Bloody Horse

Samuel Hynes

  • Roy Campbell: A Critical Biography by Peter Alexander
    Oxford, 277 pp, £12.50, March 1981, ISBN 0 19 211750 5
  • The Selected Poems of Roy Campbell edited by Peter Alexander
    Oxford, 131 pp, £7.50, July 1982, ISBN 0 19 211946 X

Roy Campbell has been dead for twenty-five years, and in that time his reputation, such as it was, has faded almost entirely away (I can quote only one of his poems from memory – the epigram on South African novelists that ends ‘But where’s the bloody horse?’). Campbell is one now of that large, sad category, the Neglected Poets, along with many whom, in his day, he despised: Humbert Wolfe, for example, and Vita Sackville-West and Edward Shanks. Can it be that he belongs in such forgotten company? Is his a just neglect?

Reading the life, one must conclude that if he indeed had a genuine poetic gift, he had other qualities of mind and character that worked against that gift, and that his principal talent was for turning his disadvantages to even greater disadvantage, for alienating friends and making enemies, as though he could only function as a poet when the entire world was ranged against him. If his poetic gift had been great, this wilful offensiveness might not have mattered: there is no law in nature that says poets must be amiable. But it wasn’t great, and Campbell-the-offender drove Campbell-the-poet into a wilderness from which his reputation has never emerged.

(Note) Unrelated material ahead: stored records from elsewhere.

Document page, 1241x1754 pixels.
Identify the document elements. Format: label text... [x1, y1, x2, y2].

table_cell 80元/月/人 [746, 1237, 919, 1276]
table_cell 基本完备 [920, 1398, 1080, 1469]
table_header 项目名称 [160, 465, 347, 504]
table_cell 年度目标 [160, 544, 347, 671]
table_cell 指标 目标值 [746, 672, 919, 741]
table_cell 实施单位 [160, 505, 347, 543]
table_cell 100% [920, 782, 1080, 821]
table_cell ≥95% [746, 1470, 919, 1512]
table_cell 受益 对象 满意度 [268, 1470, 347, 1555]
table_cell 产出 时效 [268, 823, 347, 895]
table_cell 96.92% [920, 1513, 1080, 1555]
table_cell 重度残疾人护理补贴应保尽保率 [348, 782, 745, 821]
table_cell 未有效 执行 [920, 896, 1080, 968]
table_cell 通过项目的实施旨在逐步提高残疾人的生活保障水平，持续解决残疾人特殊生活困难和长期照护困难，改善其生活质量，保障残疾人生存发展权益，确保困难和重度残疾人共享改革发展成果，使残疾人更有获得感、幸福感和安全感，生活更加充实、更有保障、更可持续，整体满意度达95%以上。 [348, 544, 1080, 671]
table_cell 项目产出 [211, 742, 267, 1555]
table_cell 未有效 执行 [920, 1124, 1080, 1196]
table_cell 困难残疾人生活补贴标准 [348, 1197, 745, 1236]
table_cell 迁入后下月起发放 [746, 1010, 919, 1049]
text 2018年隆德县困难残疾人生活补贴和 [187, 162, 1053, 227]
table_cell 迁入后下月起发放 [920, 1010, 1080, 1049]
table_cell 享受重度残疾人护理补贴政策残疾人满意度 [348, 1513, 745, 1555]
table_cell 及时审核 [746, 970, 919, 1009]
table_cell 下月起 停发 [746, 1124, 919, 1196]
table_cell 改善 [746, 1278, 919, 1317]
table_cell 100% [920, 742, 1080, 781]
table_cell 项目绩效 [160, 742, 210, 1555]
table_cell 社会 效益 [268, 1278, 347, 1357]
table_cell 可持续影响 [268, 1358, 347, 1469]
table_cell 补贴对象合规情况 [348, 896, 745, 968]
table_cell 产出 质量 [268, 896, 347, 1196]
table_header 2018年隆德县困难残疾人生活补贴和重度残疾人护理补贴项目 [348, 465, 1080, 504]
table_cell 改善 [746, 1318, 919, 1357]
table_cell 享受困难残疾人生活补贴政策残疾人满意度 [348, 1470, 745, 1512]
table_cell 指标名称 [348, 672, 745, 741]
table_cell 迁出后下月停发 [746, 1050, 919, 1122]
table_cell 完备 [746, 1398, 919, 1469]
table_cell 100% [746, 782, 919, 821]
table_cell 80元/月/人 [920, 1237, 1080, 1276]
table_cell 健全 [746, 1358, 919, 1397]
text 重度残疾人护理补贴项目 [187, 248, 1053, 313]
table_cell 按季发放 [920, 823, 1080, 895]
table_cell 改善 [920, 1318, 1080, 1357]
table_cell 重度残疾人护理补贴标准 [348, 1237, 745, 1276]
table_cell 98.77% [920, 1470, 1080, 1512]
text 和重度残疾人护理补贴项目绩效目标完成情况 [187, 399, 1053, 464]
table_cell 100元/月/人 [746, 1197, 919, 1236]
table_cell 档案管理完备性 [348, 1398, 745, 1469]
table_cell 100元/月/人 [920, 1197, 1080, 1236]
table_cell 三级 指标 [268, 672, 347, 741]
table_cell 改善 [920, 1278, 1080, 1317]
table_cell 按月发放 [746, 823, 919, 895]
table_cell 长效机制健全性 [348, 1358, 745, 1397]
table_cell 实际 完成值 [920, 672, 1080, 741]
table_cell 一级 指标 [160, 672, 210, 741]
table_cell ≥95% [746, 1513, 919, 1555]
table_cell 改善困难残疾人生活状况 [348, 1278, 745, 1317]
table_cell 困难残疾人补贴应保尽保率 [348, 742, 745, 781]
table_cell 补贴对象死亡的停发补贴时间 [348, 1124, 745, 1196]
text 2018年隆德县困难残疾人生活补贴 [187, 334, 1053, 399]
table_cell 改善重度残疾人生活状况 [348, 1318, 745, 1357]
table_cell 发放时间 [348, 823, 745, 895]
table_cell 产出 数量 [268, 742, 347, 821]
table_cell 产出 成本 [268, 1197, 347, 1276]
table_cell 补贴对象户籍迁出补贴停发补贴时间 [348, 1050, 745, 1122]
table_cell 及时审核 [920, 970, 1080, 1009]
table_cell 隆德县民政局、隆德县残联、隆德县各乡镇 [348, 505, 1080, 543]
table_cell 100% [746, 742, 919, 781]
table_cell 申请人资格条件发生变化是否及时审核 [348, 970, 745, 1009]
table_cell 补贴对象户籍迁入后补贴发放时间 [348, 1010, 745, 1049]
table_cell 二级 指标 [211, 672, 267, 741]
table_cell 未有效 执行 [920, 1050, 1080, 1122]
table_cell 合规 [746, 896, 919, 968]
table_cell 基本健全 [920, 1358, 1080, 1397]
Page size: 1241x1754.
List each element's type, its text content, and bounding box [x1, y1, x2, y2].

The disadvantages with which he entered on the English literary scene in the Twenties were real enough. He was a rude, uneducated colonial; he was a man between generations, too young to be a war poet, and too old to belong to the Auden Gang that would follow; and he was uncertain of his own sexual identity (his first sexual experiences were evidently homosexual, though he married in 1922). So he began his poetic career as an insecure, defensive outsider, and maintained that role throughout his life. His response, in his verse, to this condition of isolation was an extreme aggressiveness: he celebrated energy and violence, and made non-rational natural force a supreme value. One can see this in Campbell’s first book, The Flaming Terrapin, in which he rewrote the story of Noah and the flood to make it a narrative of visionary suffering and restoration, with the terrapin as the symbol of the world’s vital energy. Campbell later called the poem a ‘symbolic vision of the salvation of civilisation’, and I suppose one might conceivably read it as related to the end of the Great War, but in fact there is no civilisation in the poem, or, for that matter, in the rest of Campbell’s work: his outsider’s vision did not encompass anything so collective and humane as civilised values. The poem is simply a quasi-myth in praise of energy; and its excited, often incoherent style is a sort of demonstration of that energy in action – language being energetic at whatever cost to the sense. Critics recognised the force of the language, without apparently understanding quite what it was all about: ‘I do not know of any new poet,’ AE wrote in a review, ‘who has such a savage splendour of epithet or who can marry the wild word so fittingly to the wild thought.’ Not everyone would take that as praise, perhaps: but evidently Campbell did. At least he went on, to the end of his life, writing savagely and thinking wildly.